═══ Document text

The Past, Present and Future of Message Queue 2

December 18, 2022 18 min read

Lucas Lee

Abstract： Second part of “The Past, Present and Future of Message Queue”. See previous articles.

IV. At Present: The Era of Microservices

As the Internet continues to advance, more Internet users than ever are attracted by democratic information access and the convenient lifestyle that comes with it. For Internet companies, an increasing number of Internet users means continuous, rapid business growth and new waves in the booming stock market. In 2011, Google had a market capitalization of USD180 billion and employed more than 24,000 people [44]. After ten years of growth, its market value approached USD2 trillion in 2021 [45], more than 10 times that of 2010, with more than 150,000 employees. Nevertheless, application software is facing increasing challenges: to cope with the access of hundreds of millions Internet users, application software must refactor their architectures to ensure smoother access to websites for more and more users.

In this context, many developers were paying attention to microservices. For all techniques, they attract no attention until they are needed rather than created. Microservices are among them. Although the idea of microservices [46] was proposed back in 2005, these services were applied to refactor back-end systems of websites only after 2014, to facilitate more and more high concurrent accesses. RocketMQ was created as one of the solutions to such needs. To support the massive user accesses during the Double Eleven shopping spree, Alibaba rebuilt its websites including Taobao and Tmall with microservices. Before then, e-commerce systems only consisted of a few large back-end service programs, leaving the websites inadequate for high concurrency, until the back-end services were refactored into hundreds of microservices. Before 2010, service communication of Taobao was enabled by the ActiveMQ-based messaging platform Napoli, a, and stored messages in the persistent database [47] through Notify.

══════

= Set task A =
Collect every line of the records below that contains the string "kern", copying each line in full. Case counts.

═══ Dataset records

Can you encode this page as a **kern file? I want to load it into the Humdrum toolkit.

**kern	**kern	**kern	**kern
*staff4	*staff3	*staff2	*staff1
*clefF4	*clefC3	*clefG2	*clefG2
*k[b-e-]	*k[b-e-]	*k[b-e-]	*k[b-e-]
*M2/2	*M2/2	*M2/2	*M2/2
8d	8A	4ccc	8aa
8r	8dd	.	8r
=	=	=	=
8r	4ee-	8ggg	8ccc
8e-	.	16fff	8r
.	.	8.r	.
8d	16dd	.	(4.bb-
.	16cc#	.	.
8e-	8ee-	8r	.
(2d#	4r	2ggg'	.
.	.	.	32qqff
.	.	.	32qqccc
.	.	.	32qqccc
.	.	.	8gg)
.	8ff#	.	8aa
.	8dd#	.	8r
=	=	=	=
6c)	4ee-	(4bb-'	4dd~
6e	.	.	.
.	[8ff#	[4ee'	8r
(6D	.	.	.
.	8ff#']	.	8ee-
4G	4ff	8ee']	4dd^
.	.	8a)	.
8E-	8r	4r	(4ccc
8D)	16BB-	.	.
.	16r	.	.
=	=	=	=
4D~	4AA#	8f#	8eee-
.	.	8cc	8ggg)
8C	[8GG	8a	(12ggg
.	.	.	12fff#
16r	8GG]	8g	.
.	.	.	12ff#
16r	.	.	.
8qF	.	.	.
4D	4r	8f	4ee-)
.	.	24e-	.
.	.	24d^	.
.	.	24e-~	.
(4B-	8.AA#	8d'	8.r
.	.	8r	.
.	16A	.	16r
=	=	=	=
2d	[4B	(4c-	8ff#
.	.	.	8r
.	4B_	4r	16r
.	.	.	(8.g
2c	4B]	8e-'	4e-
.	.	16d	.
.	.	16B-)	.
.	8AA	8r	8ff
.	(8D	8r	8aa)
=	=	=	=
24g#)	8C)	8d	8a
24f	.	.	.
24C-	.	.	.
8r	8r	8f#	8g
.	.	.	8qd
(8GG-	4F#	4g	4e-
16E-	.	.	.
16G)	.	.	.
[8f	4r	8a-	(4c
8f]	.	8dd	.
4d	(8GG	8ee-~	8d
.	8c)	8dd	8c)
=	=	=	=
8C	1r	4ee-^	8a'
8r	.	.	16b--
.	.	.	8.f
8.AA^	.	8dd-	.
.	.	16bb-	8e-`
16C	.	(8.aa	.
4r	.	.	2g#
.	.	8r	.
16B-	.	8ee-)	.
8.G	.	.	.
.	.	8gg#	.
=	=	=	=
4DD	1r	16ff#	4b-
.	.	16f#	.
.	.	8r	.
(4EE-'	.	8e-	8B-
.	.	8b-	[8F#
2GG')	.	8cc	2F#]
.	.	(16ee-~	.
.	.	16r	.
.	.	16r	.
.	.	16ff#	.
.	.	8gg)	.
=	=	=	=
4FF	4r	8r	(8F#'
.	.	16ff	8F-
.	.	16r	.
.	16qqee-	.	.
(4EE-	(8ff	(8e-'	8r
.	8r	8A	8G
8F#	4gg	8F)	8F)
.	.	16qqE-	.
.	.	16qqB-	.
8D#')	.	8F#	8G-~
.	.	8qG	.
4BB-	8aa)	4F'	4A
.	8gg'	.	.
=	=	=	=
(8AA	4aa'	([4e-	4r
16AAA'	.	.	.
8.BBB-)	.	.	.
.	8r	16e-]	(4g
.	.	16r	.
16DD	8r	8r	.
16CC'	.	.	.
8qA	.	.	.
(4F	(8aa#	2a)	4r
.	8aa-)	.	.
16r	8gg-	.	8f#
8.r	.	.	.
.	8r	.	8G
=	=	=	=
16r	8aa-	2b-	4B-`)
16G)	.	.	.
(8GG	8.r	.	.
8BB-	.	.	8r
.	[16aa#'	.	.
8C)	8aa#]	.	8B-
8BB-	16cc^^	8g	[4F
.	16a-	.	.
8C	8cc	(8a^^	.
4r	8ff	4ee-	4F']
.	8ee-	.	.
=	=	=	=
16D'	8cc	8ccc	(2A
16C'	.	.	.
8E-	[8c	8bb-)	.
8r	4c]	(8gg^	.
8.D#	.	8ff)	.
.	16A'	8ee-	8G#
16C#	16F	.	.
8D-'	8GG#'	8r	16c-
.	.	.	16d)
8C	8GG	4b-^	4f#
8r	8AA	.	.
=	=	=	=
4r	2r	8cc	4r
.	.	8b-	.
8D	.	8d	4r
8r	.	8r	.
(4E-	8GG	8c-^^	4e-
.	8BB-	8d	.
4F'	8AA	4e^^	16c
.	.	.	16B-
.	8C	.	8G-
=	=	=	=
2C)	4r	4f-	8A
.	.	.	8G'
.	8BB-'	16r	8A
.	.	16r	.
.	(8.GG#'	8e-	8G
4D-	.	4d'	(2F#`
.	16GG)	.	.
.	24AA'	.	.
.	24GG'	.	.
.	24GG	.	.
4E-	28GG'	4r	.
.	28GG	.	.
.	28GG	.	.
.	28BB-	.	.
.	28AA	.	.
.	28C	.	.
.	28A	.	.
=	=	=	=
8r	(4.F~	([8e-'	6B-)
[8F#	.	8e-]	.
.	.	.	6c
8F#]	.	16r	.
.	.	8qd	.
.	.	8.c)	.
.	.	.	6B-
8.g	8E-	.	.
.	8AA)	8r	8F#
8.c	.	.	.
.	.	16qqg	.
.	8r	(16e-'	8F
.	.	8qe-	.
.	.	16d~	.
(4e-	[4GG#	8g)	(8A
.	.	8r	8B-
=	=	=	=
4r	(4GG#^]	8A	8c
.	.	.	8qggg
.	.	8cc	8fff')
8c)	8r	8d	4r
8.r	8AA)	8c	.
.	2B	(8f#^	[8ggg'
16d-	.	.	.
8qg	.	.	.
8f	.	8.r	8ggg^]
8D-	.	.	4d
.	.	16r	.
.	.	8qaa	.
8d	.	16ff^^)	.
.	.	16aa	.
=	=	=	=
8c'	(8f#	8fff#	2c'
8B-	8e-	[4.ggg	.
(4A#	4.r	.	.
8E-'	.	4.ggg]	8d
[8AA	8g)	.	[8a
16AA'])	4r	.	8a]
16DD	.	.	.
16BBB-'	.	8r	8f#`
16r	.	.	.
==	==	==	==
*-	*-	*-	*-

══════

= Set task B =
From the message queue article, pull out the passage starting with "The Past, Present and Future of Message Queue 2" and going on through "See previous articles.", copied word for word.

= Solution A =
Can you encode this page as a **kern file? I want to load it into the Humdrum toolkit.
**kern	**kern	**kern	**kern

= Solution B =
The Past, Present and Future of Message Queue 2

December 18, 2022 18 min read

Lucas Lee

Abstract： Second part of “The Past, Present and Future of Message Queue”. See previous articles.